Add oomph to your advertisements

With better pictures . . .

The photos in many rental real estate advertisements leave a lot to be desired — dark, empty of furniture, uninformative and devoid of character.

And yet we all know a picture can be a more effective “sell” than a thousand words. whether you are a property manager or an investor, these tips may help find good quality tenants considerably quicker.

Here are some thoughts on getting better pictures:

  • Consider using a professional photographer.  As long as the property stays in similar condition, the photos can be used over and over again. Photos can also come in handy if you ever need to make a landlord insurance claim.
  • Photos of empty rooms can have virtual furniture added, as we discussed in the December issue of the RentCover Report.
  • Invest in a camera with a wide angle lens of 28mm or wider and an external flash.
  • If you’ve got good tenants, take attractive photos of the property during routine inspections. Later, with the tenants’ permission, these can be used in advertising.
  • Take lots of photos to improve your chances that some of them will turn out really well. If your camera has an exposure bracketing feature, use it.  (Exposure bracketing means the camera automatically takes several photos with different amounts of light every time you push the button).
  • Turn the lights on and use the flash if a room is dark.
  • Think about the best features of the home and who the home might appeal to when you’re taking your photos.
  • Don’t automatically choose a photo of the front of the house as your lead picture for an advertisement. If the best feature is the kitchen or the view, consider using those photos instead.
  • Include a minimum of five or six photos with the listing.
More effective words . . .

Good property managers are born communicators but the skills they use so successfully in face-to-face meetings often don’t match up to the advertisements they write. Both property managers and investors alike have an interest in finding tenants as quickly as possible, and the advertisements are the first step.
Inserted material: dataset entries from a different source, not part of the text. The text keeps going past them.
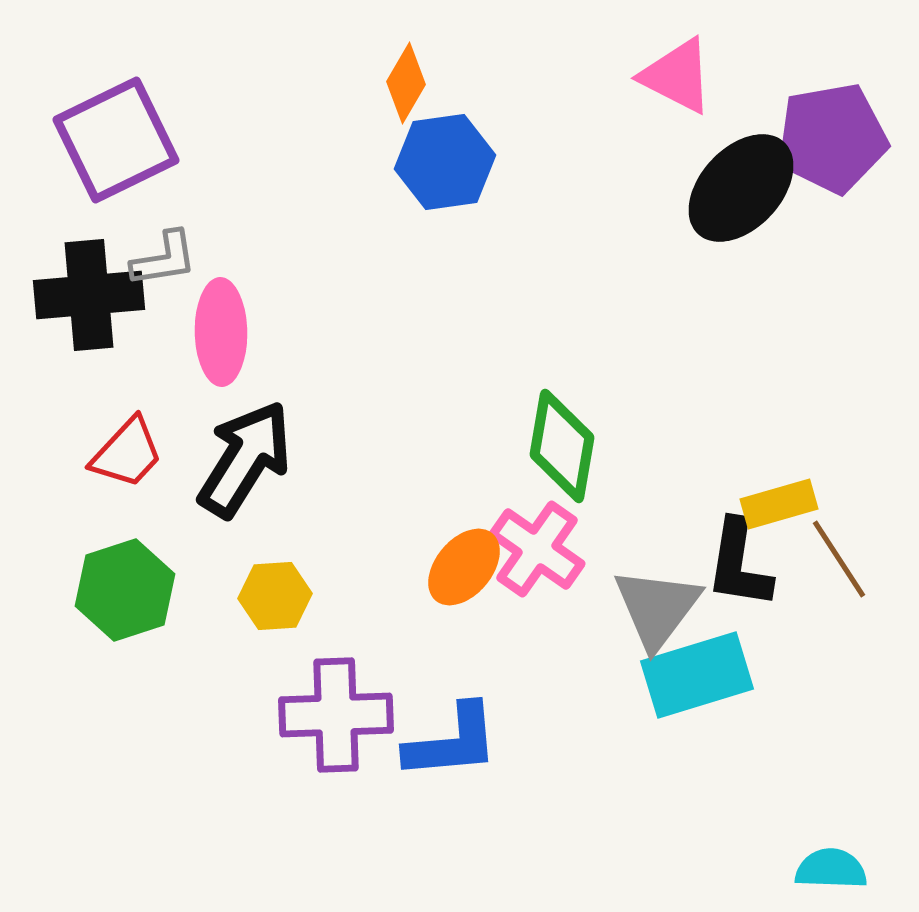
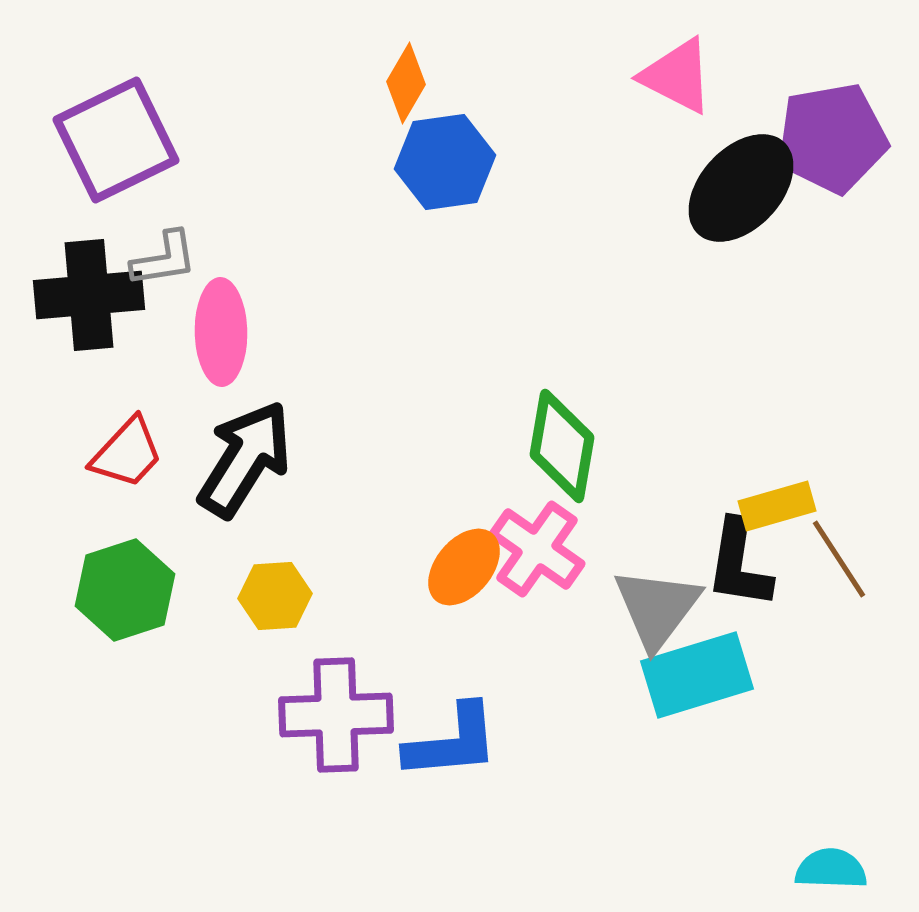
yellow rectangle: moved 2 px left, 2 px down
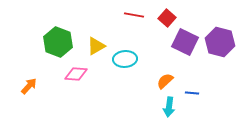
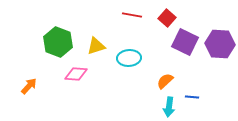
red line: moved 2 px left
purple hexagon: moved 2 px down; rotated 12 degrees counterclockwise
yellow triangle: rotated 12 degrees clockwise
cyan ellipse: moved 4 px right, 1 px up
blue line: moved 4 px down
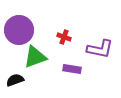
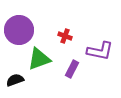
red cross: moved 1 px right, 1 px up
purple L-shape: moved 2 px down
green triangle: moved 4 px right, 2 px down
purple rectangle: rotated 72 degrees counterclockwise
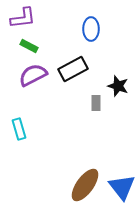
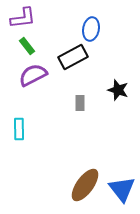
blue ellipse: rotated 10 degrees clockwise
green rectangle: moved 2 px left; rotated 24 degrees clockwise
black rectangle: moved 12 px up
black star: moved 4 px down
gray rectangle: moved 16 px left
cyan rectangle: rotated 15 degrees clockwise
blue triangle: moved 2 px down
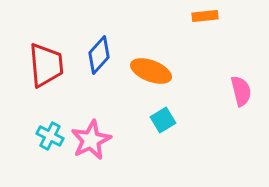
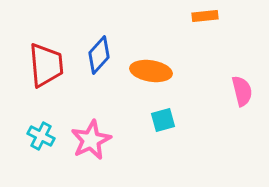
orange ellipse: rotated 12 degrees counterclockwise
pink semicircle: moved 1 px right
cyan square: rotated 15 degrees clockwise
cyan cross: moved 9 px left
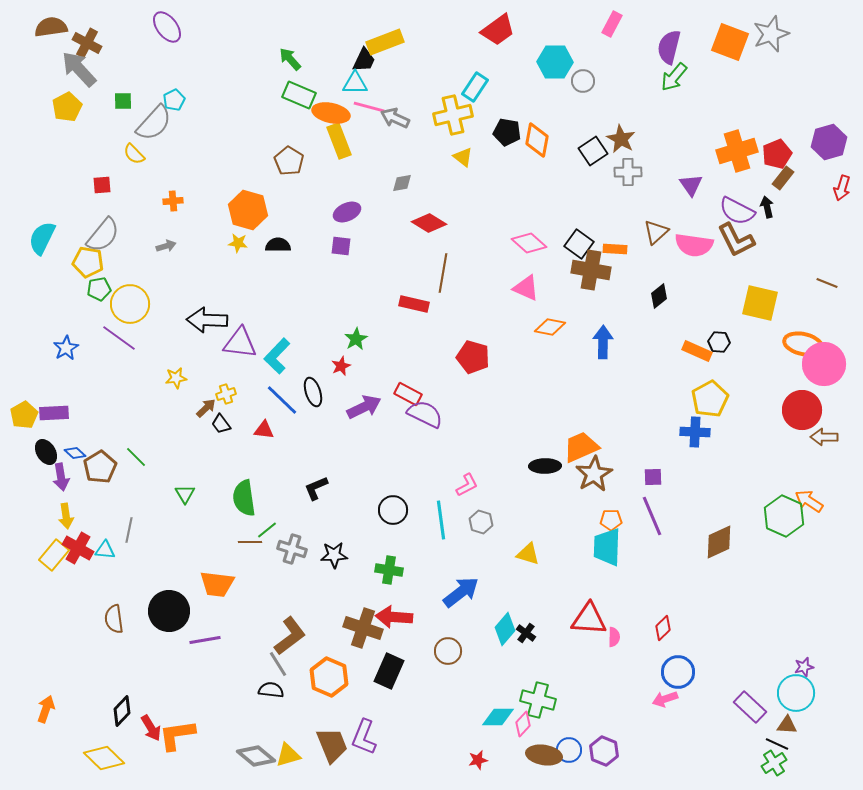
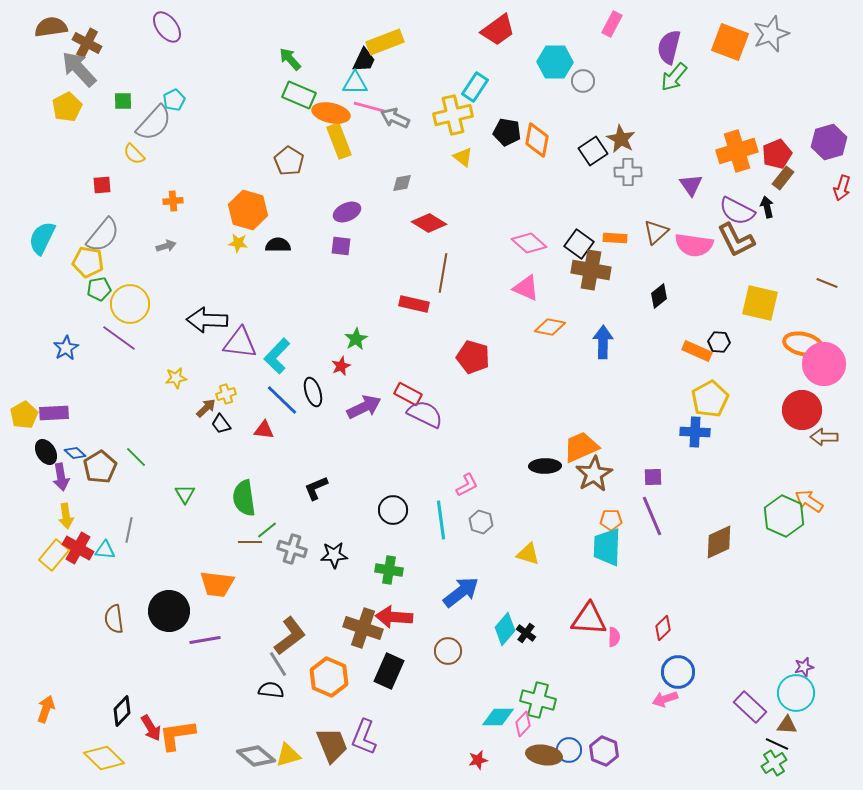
orange rectangle at (615, 249): moved 11 px up
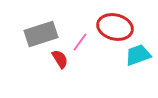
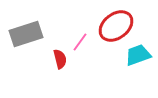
red ellipse: moved 1 px right, 1 px up; rotated 52 degrees counterclockwise
gray rectangle: moved 15 px left
red semicircle: rotated 18 degrees clockwise
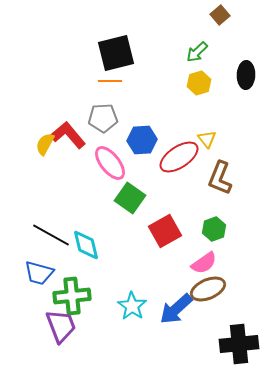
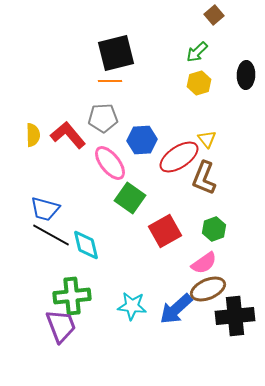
brown square: moved 6 px left
yellow semicircle: moved 12 px left, 9 px up; rotated 150 degrees clockwise
brown L-shape: moved 16 px left
blue trapezoid: moved 6 px right, 64 px up
cyan star: rotated 28 degrees counterclockwise
black cross: moved 4 px left, 28 px up
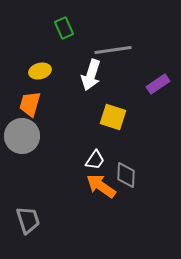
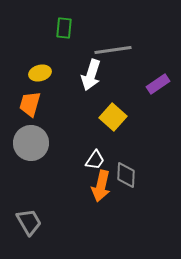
green rectangle: rotated 30 degrees clockwise
yellow ellipse: moved 2 px down
yellow square: rotated 24 degrees clockwise
gray circle: moved 9 px right, 7 px down
orange arrow: rotated 112 degrees counterclockwise
gray trapezoid: moved 1 px right, 2 px down; rotated 12 degrees counterclockwise
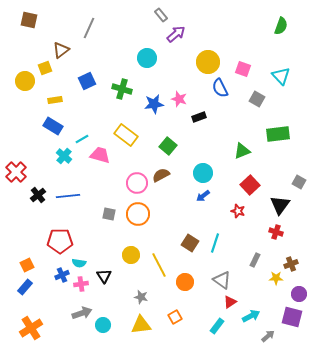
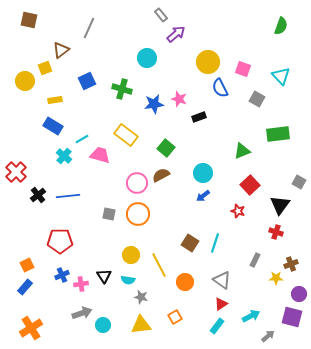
green square at (168, 146): moved 2 px left, 2 px down
cyan semicircle at (79, 263): moved 49 px right, 17 px down
red triangle at (230, 302): moved 9 px left, 2 px down
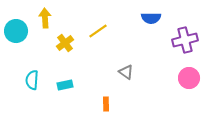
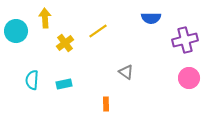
cyan rectangle: moved 1 px left, 1 px up
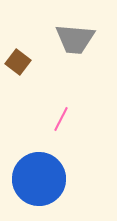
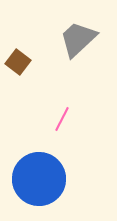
gray trapezoid: moved 3 px right; rotated 132 degrees clockwise
pink line: moved 1 px right
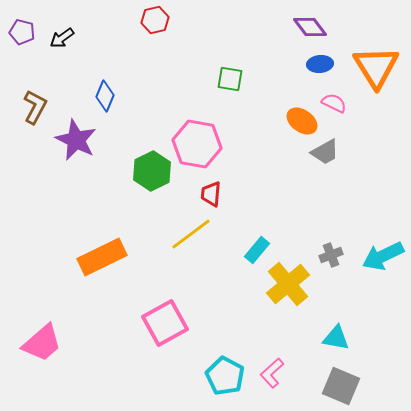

Without breaking the laws on discrimination, the advertisement needs to be written with the likely tenant in mind.
Here are some real estate advertising tips:

  • Ideally, the headline should tie in with the featured photo and speak to the best benefit the property offers tenants.  What does living in this home have to offer? How will it make the tenant feel?
  • Have a look at your competitors’ advertisements. For example, a recent search of homes to rent in Brunswick, Victoria, revealed the following laudable example: “Amazing views, sunny balcony & lots of space.” Far better than the uninspired “Two bedrooms and study” and more informative than “A beautiful heart.”
  • Ask the departing tenants what they liked most about living in the home — then use the information in your advertisement.
  • In the body of the text, continue to describe the benefits the property enjoys. For example, “There’s an alarm system for your security”.
  • Use direct, simple words designed to appeal to your target market and address their needs and wants.
  • Run the spell check over your text, making sure it’s set to Australian English.
  • Master the apostrophe. It’s (it is) a vibrant area. Its (possessive) kitchen is spacious.
  • Limit the use of the exclamation mark and never use more than one!!!
  • Get feedback — ask a colleague to read over your advertisement.
And a floor plan.

A floor plan can illustrate how a property flows far more effectively than words — whether the living space opens to the garden, the master bedroom is more than a wall away from children’s rooms, or there’s a second living space which could be used as a games room, bedroom, etc.

There are numerous apps you can use to create floor plans without spending a fortune. For example, MagicPlan offers them for $1.50-$2.99 per plan, while subscriptions range from $4.99-$19.99 a month.